HDF5 Identify does not handle files with user data at the beginning

In an HDF5 file, the superblock need not start at beginning, we are required to search for it at specific offsets. HDF5Dataset::Identify should probably use H5Fis_hdf5 function to identify an HDF rather than look for the signature in poOpenInfo->pabyHeader.

We have some NOAA data that does not work with GDAL because the superblock starts at 1024 (prefixed with XML).

The issue is that Identify() is supposed to run fast and not open any file, what H5Fis_hdf5() would do. H5Fis_hdf5() calls H5F_locate_signature() which has this interesting info :

 * Function:	H5F_locate_signature
 * Purpose:	Finds the HDF5 superblock signature in a file.	The signature
 *		can appear at address 0, or any power of two beginning with
 *		512.

Do you have a link to those NOAA data ? Perhaps we could call H5Fis_hdf5() only if the extension is .h5 if those files do use it ?

I have checked in the change made to support NOAA in 1.8-esri (r22971).
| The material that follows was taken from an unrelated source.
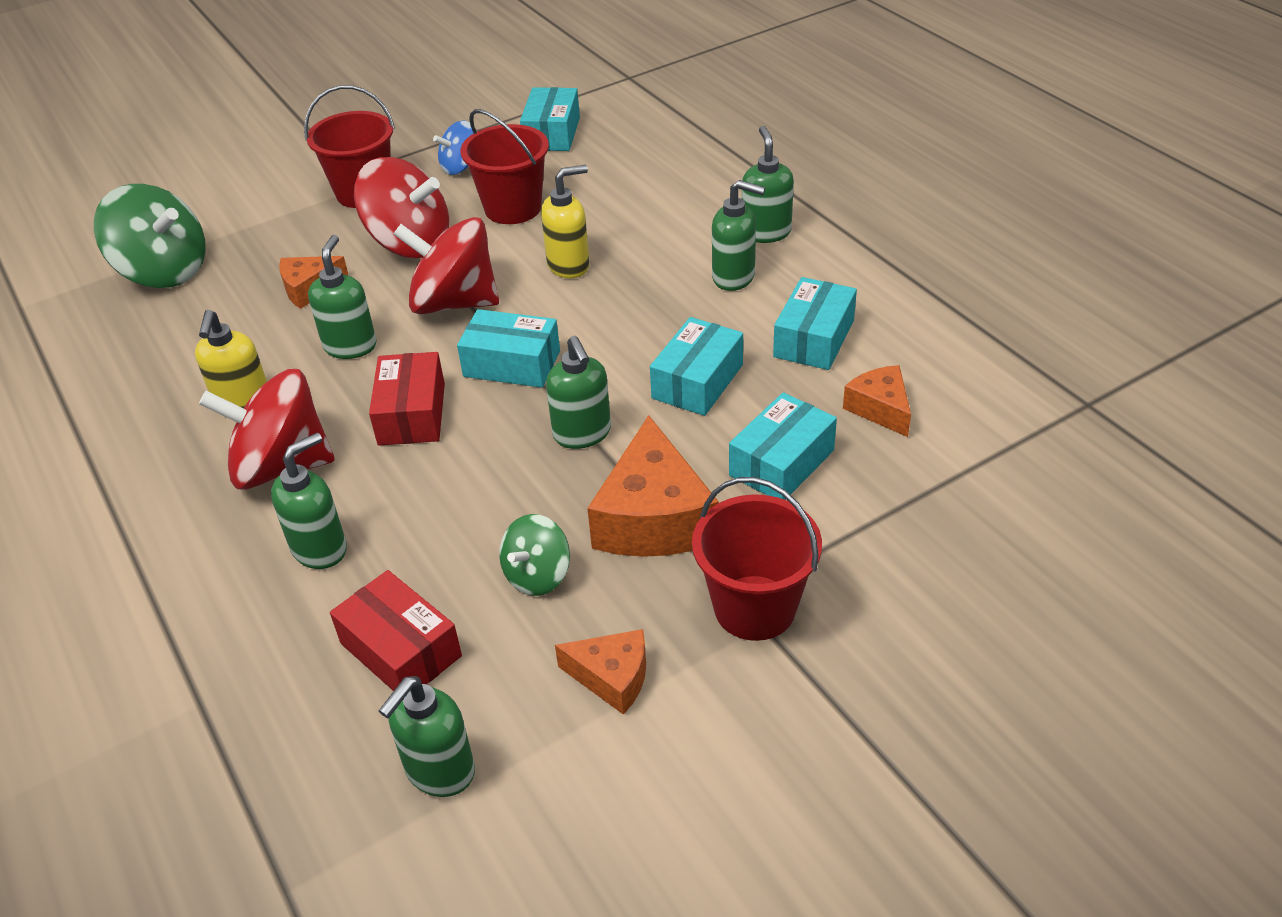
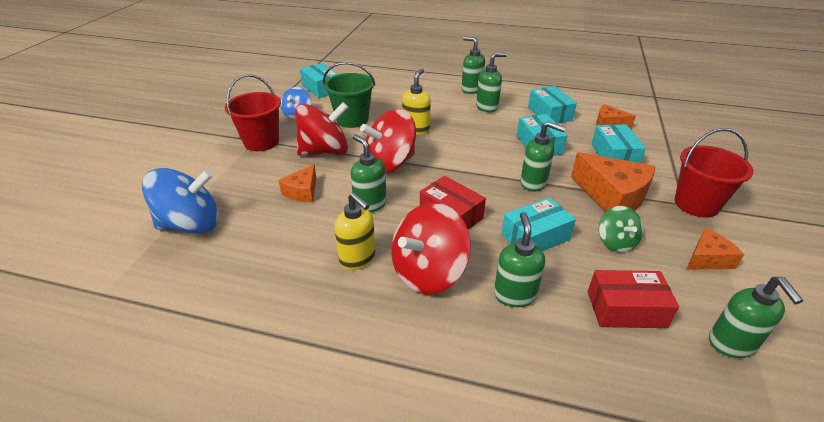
camera: 45 degrees left, 5 degrees down
green spinning top [94,184,206,288] -> blue spinning top [142,168,219,234]
turquoise box [457,309,560,388] -> turquoise box moved to [501,198,576,251]
red bucket [460,109,549,224] -> green bucket [323,62,375,128]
These HDFs start with an XML block "<HDF_UserBlock>", the Identify function looks for this and calls H5Fis_hdf5. We are using H5Fis_hdf5 to search for the superblock in this case to avoid assumptions about the XML block size.

    if( poOpenInfo->pabyHeader )
        if( memcmp(poOpenInfo->pabyHeader,achSignature,8) == 0 )
            return TRUE;

        if( memcmp(poOpenInfo->pabyHeader,"<HDF_UserBlock>",15) == 0)
            if( H5Fis_hdf5(poOpenInfo->pszFilename) )
              return TRUE;

Will try to attach a sample to this ticket (checking if we have permission to distribute samples).

r22973 /trunk/gdal/frmts/hdf5/hdf5dataset.cpp: HDF5: Fix to identify datasets whose header doesn't start with the typical signature but with some XML content (#4196)